What you are asked to do:
Below are the records; count how many of their lines hold the string "userSpaceOnUse" and give the number alone.

[Stored data]
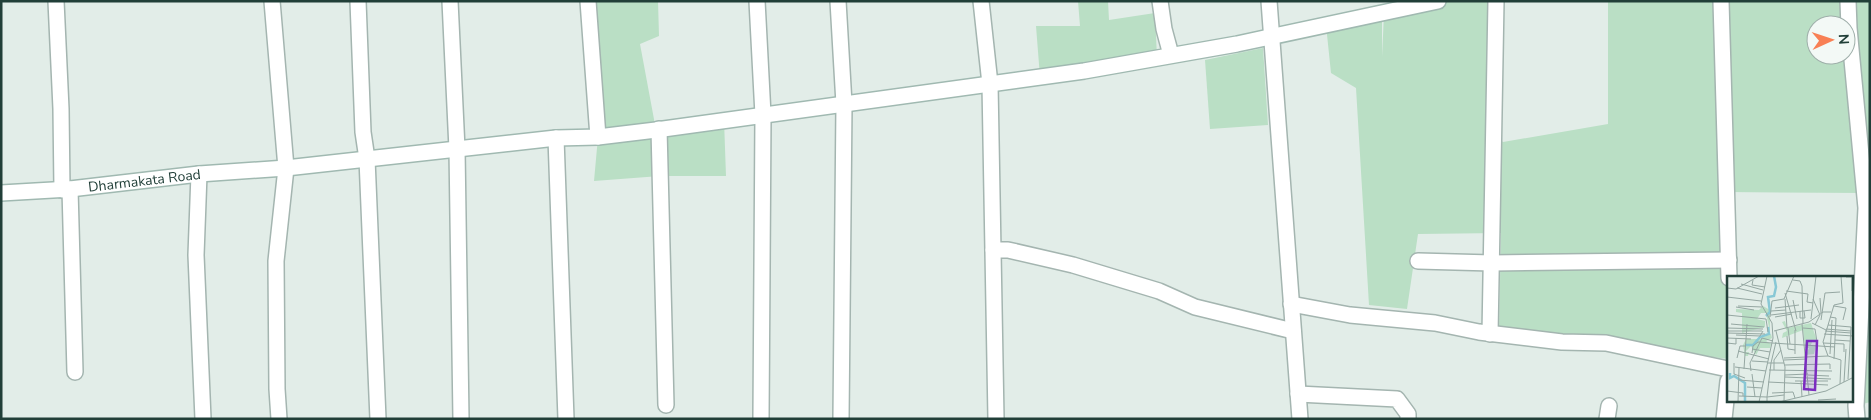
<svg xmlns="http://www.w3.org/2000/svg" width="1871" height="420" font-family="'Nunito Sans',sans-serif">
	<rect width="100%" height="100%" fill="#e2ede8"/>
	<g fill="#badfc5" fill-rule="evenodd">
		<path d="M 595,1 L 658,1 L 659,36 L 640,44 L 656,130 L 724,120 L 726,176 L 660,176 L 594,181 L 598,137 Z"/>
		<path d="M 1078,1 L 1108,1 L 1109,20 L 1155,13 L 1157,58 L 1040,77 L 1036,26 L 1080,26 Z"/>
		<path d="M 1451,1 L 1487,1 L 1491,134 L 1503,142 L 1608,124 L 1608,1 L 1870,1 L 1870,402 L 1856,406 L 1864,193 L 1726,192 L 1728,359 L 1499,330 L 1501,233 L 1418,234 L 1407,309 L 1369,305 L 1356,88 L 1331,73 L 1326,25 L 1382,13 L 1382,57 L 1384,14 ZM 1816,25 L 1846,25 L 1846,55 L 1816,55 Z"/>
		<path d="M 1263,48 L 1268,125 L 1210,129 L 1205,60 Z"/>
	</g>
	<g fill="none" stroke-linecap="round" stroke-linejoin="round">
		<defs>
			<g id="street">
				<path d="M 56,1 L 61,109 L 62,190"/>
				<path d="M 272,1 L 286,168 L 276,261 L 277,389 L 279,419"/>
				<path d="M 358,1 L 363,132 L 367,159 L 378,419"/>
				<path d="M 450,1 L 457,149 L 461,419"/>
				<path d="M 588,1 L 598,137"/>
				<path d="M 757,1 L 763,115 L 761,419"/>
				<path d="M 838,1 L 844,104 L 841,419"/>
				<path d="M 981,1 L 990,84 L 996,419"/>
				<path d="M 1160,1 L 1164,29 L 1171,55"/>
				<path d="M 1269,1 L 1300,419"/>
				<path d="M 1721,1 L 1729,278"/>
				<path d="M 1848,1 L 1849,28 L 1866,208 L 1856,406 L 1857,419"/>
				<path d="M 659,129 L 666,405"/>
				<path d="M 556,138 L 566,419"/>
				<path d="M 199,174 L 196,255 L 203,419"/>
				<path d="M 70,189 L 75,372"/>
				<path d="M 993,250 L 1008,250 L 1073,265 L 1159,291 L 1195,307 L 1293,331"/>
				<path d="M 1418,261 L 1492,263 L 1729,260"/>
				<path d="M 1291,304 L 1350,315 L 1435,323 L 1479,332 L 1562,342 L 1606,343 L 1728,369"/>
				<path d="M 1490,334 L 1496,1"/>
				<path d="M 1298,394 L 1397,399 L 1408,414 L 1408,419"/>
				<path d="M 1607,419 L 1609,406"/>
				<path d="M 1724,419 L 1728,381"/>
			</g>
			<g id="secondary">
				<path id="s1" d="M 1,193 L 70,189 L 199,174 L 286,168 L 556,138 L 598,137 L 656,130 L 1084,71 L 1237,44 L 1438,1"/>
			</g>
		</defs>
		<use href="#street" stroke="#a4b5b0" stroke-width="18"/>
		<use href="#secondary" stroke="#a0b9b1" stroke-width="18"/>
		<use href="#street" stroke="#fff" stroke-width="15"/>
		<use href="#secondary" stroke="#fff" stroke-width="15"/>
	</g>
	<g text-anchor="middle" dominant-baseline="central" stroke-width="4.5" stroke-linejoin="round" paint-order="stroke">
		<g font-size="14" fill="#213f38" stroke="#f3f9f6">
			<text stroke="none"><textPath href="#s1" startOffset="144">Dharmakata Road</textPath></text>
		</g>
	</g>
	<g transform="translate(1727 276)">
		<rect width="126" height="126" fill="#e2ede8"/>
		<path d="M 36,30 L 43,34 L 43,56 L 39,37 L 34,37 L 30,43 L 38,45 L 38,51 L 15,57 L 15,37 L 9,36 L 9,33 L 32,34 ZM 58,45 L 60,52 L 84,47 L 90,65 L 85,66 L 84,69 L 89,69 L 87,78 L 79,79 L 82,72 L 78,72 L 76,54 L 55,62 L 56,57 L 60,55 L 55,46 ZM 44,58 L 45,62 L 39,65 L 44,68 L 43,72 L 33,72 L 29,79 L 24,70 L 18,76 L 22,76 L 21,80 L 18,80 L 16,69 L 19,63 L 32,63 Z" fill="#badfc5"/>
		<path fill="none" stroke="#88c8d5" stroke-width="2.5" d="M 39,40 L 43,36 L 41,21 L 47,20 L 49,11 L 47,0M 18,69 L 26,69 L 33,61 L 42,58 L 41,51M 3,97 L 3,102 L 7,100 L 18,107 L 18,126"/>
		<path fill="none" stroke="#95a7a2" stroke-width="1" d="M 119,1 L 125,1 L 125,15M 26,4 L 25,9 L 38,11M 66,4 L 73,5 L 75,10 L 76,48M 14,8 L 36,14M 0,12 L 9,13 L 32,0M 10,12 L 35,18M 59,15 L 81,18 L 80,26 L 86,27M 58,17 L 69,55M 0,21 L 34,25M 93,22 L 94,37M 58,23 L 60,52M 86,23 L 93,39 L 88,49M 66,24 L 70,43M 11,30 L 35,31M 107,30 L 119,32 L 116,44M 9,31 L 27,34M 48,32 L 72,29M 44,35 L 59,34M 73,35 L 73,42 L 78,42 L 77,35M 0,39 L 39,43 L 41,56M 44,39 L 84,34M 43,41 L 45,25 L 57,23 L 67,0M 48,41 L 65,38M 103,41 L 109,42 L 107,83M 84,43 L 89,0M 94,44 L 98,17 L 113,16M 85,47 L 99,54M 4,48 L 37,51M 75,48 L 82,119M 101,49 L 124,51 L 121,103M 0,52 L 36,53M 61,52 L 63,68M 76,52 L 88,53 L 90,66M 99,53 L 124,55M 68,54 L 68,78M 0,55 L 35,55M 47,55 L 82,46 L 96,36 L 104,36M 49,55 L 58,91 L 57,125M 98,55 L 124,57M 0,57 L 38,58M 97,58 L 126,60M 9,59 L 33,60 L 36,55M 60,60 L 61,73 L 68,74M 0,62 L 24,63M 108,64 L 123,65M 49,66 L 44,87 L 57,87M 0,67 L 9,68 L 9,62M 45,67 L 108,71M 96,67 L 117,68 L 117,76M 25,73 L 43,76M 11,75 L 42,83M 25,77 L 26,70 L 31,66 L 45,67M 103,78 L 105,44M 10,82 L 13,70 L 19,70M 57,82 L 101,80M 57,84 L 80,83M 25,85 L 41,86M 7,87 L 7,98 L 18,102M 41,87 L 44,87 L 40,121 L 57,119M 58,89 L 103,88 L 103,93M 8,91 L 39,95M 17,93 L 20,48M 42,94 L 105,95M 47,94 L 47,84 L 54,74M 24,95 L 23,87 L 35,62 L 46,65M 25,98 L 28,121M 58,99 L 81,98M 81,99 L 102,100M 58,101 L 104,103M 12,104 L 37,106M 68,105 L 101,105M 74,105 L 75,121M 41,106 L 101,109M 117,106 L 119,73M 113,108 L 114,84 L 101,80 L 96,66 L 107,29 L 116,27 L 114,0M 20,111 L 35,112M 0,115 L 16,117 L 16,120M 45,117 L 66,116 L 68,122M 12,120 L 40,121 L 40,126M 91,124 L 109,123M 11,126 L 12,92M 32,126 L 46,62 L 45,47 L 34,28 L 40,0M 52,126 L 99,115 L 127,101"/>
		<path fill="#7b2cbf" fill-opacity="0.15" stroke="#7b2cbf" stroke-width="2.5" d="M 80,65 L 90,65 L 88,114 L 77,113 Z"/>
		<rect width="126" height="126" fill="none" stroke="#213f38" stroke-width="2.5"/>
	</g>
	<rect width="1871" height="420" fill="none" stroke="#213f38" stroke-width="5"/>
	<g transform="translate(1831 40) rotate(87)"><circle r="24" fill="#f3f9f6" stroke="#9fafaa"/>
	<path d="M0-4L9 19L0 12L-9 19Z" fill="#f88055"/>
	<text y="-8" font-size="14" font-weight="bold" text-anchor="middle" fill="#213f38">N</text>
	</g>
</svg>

...

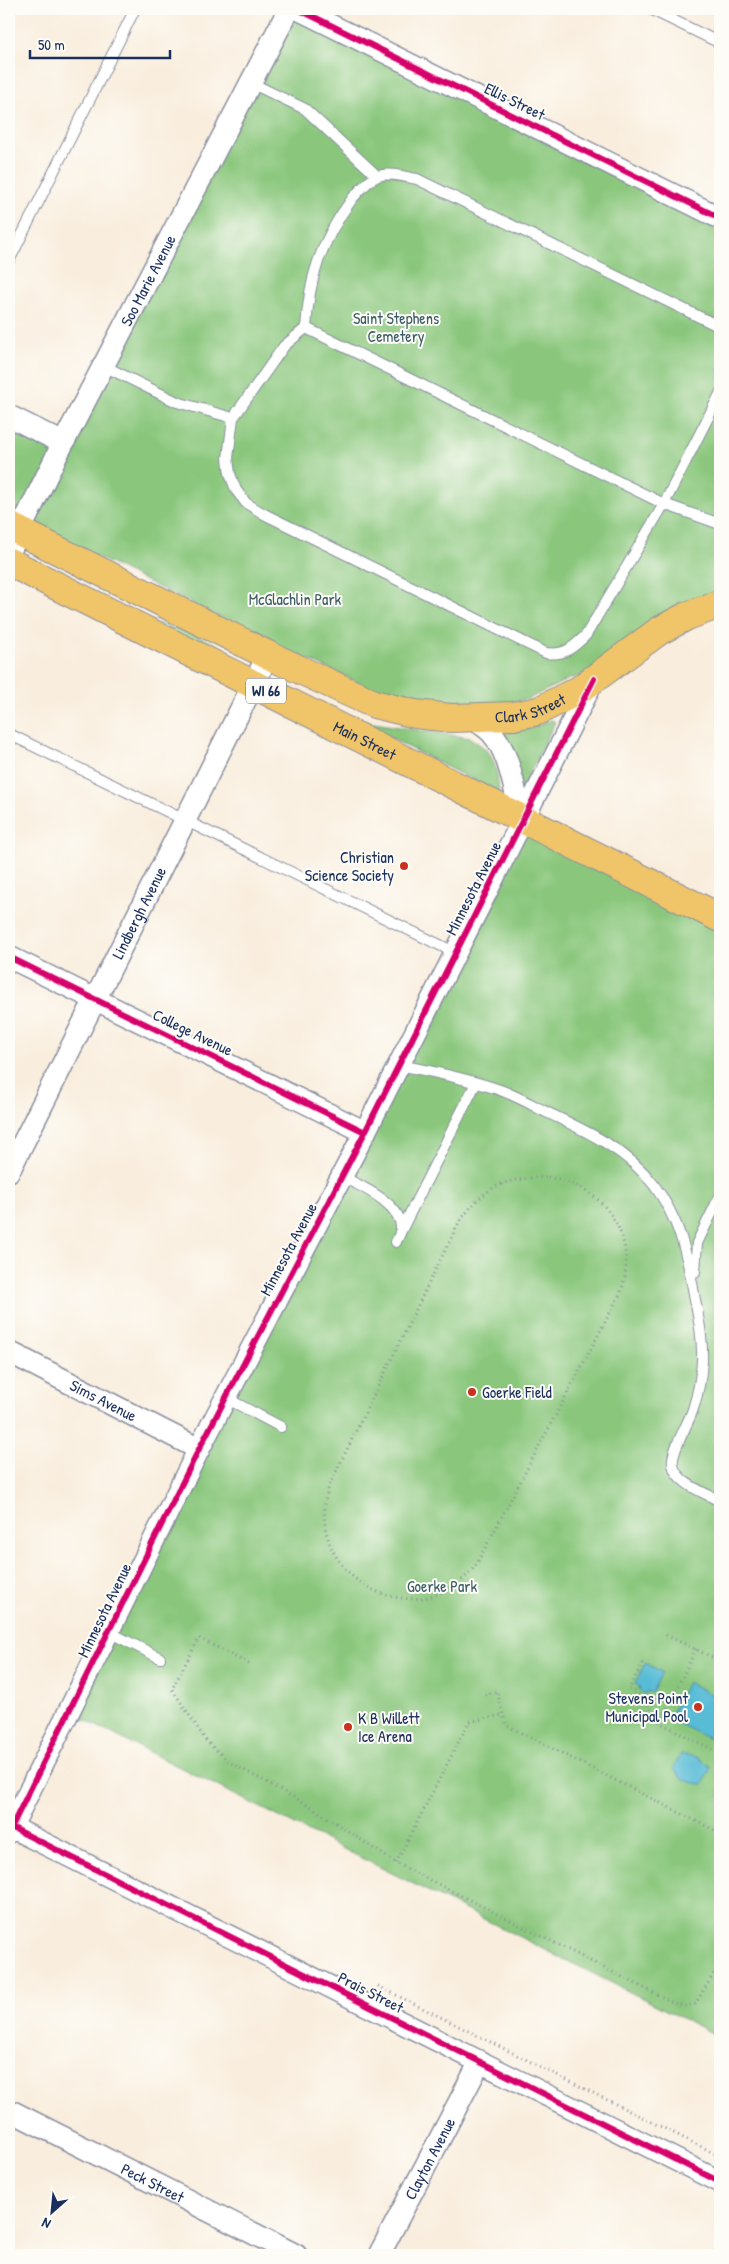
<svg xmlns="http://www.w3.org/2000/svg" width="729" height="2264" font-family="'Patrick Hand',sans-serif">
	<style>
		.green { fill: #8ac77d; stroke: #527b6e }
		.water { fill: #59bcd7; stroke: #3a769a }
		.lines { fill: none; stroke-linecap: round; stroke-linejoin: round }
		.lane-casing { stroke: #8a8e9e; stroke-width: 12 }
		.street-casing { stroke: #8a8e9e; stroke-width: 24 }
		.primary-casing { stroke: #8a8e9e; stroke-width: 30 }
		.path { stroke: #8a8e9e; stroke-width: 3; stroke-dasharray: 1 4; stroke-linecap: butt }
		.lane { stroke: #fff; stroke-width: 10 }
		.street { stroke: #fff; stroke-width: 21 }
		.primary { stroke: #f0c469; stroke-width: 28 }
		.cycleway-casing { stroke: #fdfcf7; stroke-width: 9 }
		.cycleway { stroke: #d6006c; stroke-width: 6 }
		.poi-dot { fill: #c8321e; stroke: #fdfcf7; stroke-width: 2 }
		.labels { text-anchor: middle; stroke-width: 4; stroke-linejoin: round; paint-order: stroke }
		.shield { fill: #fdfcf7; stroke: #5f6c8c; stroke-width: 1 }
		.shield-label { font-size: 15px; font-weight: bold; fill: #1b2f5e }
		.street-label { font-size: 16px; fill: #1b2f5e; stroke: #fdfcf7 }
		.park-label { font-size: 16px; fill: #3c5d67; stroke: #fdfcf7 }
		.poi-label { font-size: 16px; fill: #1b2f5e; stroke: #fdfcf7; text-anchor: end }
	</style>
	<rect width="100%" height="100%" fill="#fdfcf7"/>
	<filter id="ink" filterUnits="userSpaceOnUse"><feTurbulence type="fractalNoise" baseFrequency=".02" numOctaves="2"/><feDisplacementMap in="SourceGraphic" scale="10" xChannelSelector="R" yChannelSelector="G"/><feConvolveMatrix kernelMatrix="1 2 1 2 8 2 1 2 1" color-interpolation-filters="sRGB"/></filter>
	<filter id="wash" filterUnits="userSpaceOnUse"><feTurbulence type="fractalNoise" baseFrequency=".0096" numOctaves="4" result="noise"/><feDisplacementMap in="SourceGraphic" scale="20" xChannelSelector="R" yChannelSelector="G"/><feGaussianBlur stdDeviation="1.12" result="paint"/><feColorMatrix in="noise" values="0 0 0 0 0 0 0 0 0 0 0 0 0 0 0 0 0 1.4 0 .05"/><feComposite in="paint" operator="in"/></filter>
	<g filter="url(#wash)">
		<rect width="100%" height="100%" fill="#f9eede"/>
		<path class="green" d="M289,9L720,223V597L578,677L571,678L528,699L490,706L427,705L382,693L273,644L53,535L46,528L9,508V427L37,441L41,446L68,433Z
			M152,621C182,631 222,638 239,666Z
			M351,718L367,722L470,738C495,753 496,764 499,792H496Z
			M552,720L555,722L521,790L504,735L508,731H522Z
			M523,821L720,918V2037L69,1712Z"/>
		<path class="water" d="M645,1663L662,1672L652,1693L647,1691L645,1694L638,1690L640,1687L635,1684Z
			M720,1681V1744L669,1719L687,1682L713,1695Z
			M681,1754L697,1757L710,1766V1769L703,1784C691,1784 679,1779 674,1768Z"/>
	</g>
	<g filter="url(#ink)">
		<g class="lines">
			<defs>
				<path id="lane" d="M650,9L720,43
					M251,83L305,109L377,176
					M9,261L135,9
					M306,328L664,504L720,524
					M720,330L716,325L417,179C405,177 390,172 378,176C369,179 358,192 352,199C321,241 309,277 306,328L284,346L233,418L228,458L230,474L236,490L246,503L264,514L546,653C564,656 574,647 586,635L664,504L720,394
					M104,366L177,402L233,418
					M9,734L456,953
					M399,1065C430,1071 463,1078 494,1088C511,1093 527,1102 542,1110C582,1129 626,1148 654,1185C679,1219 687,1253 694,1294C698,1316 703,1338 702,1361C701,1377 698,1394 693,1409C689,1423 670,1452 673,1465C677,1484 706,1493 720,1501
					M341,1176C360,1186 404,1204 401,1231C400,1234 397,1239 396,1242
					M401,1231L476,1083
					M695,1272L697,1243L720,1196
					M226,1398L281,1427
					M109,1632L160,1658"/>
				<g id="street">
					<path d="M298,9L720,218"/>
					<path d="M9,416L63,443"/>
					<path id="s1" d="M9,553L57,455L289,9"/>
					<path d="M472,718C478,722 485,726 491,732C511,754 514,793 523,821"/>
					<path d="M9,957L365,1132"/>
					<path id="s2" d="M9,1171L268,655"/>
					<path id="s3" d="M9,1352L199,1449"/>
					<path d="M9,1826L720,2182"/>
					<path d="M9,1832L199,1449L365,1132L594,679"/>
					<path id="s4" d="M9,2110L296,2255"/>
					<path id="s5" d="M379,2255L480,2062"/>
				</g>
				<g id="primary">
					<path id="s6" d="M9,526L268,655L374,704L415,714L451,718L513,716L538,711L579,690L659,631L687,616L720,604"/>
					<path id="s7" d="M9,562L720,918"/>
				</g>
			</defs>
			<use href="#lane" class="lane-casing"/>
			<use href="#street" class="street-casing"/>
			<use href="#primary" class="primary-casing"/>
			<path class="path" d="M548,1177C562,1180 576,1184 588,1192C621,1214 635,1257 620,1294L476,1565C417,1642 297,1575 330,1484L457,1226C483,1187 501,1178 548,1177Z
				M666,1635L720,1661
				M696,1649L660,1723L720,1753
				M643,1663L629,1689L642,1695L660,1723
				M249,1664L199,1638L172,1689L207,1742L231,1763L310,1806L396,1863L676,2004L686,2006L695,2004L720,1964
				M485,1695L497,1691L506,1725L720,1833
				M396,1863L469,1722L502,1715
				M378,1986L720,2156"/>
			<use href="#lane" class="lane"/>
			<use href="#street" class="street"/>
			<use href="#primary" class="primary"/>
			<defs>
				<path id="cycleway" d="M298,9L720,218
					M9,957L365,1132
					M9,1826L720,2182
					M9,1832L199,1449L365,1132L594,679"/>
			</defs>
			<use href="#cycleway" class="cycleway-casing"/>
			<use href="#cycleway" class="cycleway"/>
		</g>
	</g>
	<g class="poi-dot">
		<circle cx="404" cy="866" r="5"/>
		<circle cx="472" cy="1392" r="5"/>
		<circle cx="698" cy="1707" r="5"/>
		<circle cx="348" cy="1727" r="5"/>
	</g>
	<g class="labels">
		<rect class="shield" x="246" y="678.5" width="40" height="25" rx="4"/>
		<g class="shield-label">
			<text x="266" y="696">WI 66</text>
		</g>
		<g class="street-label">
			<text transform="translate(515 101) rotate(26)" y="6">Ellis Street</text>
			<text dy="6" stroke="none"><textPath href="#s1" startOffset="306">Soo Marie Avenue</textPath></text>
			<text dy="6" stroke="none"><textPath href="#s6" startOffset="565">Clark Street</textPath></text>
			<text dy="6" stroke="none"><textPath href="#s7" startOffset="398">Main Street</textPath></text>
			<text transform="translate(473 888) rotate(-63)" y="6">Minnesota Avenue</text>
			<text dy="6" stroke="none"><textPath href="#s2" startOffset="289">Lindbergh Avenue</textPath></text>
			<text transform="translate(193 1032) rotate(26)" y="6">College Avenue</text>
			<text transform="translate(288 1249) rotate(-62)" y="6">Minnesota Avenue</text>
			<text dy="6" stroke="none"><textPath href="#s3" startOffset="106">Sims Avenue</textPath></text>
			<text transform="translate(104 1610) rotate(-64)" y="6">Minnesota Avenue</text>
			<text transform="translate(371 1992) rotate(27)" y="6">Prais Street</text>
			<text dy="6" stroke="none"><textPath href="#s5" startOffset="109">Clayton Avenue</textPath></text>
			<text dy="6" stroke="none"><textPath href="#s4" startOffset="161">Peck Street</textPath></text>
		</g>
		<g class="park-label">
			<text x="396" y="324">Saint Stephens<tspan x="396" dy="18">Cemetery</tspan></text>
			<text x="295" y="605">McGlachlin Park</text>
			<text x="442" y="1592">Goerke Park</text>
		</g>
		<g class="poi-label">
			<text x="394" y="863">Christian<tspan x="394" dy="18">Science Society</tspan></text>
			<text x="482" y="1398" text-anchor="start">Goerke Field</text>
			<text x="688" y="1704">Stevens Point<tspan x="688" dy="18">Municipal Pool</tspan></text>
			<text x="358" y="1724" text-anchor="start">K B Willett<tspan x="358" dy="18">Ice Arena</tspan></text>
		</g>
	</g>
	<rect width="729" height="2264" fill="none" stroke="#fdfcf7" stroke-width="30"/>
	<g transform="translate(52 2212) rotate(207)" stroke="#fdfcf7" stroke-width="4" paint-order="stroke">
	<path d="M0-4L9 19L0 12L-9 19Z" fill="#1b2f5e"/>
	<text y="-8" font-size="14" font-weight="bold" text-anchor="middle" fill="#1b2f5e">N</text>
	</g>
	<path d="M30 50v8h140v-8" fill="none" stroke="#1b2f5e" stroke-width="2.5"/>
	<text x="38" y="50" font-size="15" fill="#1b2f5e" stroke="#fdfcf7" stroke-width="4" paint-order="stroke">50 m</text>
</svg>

Task result:
2